In [78]:
import numpy as np
import gym
from gym import spaces
import random
import pandas as pd

In [111]:

class ForexTradingEnv(gym.Env):
    def __init__(self, data, window_size=1000, initial_balance=1000, stop_loss_pct=0.02, take_profit_pct=0.05):
        super(ForexTradingEnv, self).__init__()

        self.data = data  # Forex price data, e.g., pandas DataFrame
        self.initial_balance = initial_balance
        self.window_size = window_size  # Number of past steps to include
        self.stop_loss_pct = stop_loss_pct
        self.take_profit_pct = take_profit_pct
        self.current_step = 0
        self.done = False
        self.balance = initial_balance
        self.position = None  # 'long' or 'short'
        self.entry_price = 0.0

        # Define action and observation space
        self.action_space = spaces.Discrete(3)  # Buy, Sell, Hold
        self.observation_space = spaces.Box(low=-np.inf, high=np.inf, shape=(self.window_size * 8,), dtype=np.float32)

    def reset(self):
        self.balance = self.initial_balance
        self.current_step = 0
        self.position = None
        self.entry_price = 0.0
        return self._next_observation()

    def _next_observation(self):
         # Check if we are within the initial steps where full `window_size` data isn't available
        start_index = max(0, self.current_step - self.window_size)
        window_data = self.data.iloc[start_index : self.current_step]

        # If the current step is less than `window_size`, pad with zeros at the beginning
        if len(window_data) < self.window_size:
            # Number of missing rows to pad
            padding_rows = self.window_size - len(window_data)
            # Create padding of zeros (8 features per step)
            padding = np.zeros((padding_rows, 8))
            # Concatenate padding with available data
            window_data = np.vstack((padding, window_data[['Bid_Open', 'Bid_High', 'Bid_Low', 'Bid_Close',
                                                        'Ask_Open', 'Ask_High', 'Ask_Low', 'Ask_Close']].values))
        else:
            # Otherwise, just get the required values without padding
            window_data = window_data[['Bid_Open', 'Bid_High', 'Bid_Low', 'Bid_Close',
                                    'Ask_Open', 'Ask_High', 'Ask_Low', 'Ask_Close']].values

        # Flatten the array to make it a 1D observation
        observation = window_data.flatten()
        return observation.astype(np.float32)
------------------------------------
• **WHAT YOU NEED TO DO**:
- A) Answer these questions about the forex trading environment code, one per line:
(i) What is the default value of window_size?
(ii) How many discrete actions does the action space define, and which actions are they?
(iii) How many features per step does the zero padding use?
- B) Transcribe the forex trading environment code from "# If the current" up to and including "padding = np.zeros((padding_rows, 8))".

(Dataset entries)
------------------------------------
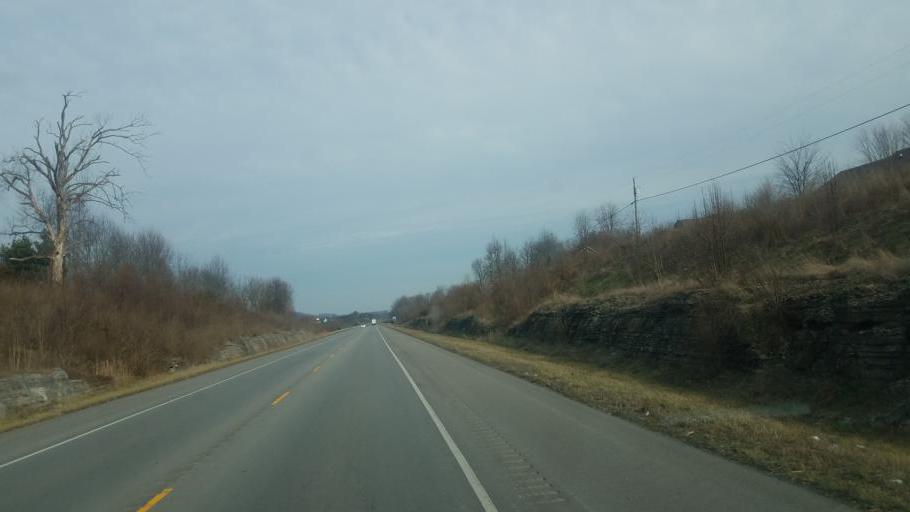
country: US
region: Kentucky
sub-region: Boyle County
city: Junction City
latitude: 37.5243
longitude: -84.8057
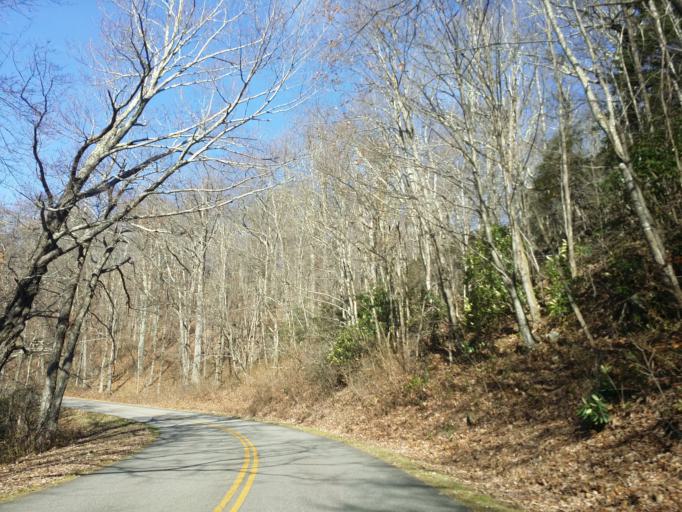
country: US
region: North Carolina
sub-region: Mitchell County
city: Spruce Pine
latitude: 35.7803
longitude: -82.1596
------------------------------------
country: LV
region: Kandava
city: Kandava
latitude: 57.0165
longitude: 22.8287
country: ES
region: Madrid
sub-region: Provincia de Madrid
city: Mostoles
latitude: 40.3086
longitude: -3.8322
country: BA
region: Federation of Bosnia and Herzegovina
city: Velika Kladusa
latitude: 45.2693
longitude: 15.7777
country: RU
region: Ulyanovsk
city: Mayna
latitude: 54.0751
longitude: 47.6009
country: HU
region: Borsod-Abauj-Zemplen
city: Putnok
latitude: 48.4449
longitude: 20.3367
------------------------------------
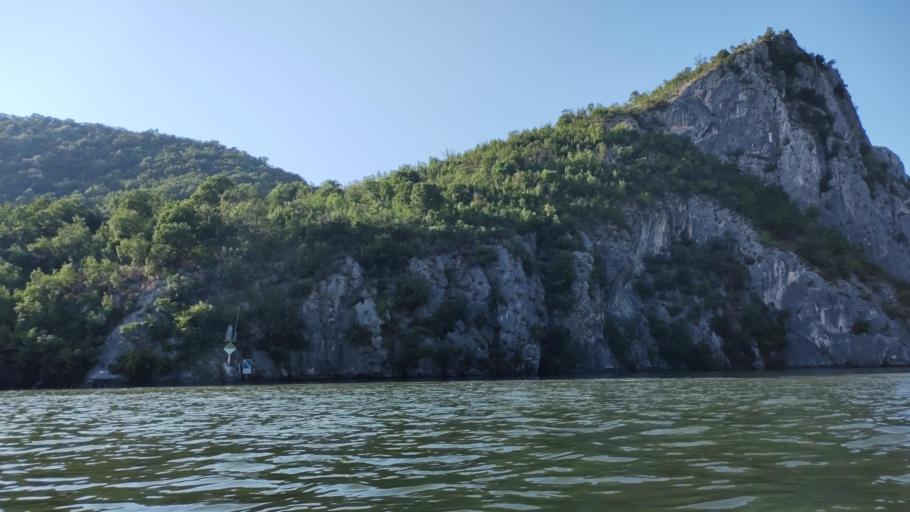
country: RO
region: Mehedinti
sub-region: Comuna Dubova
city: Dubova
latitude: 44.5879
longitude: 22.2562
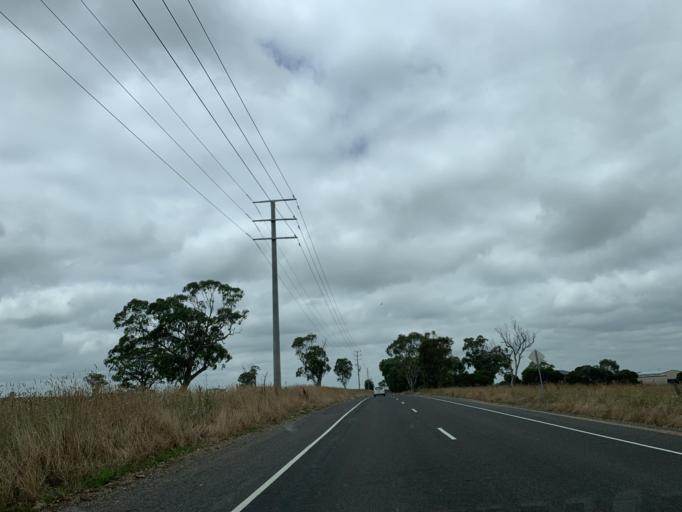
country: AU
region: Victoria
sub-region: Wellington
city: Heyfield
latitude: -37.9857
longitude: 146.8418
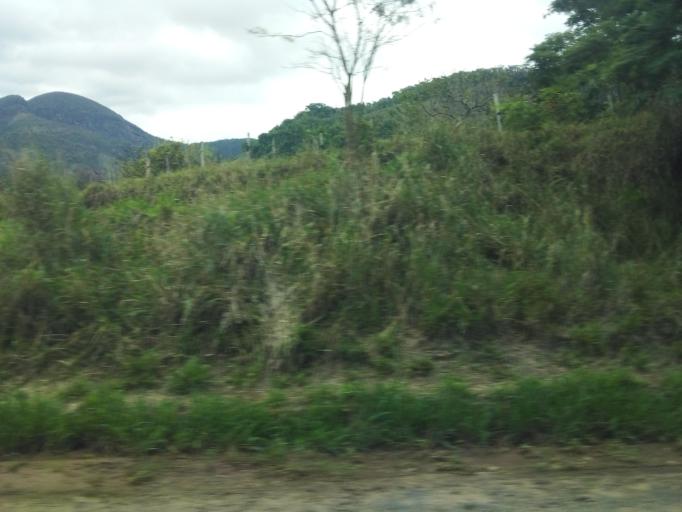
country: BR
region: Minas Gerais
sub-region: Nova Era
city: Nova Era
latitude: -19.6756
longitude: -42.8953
------------------------------------
• **TASK RESULTS**:
- A)
(i) 1000
(ii) Three: Buy, Sell, Hold
(iii) 8

- B)
# If the current step is less than `window_size`, pad with zeros at the beginning
        if len(window_data) < self.window_size:
            # Number of missing rows to pad
            padding_rows = self.window_size - len(window_data)
            # Create padding of zeros (8 features per step)
            padding = np.zeros((padding_rows, 8))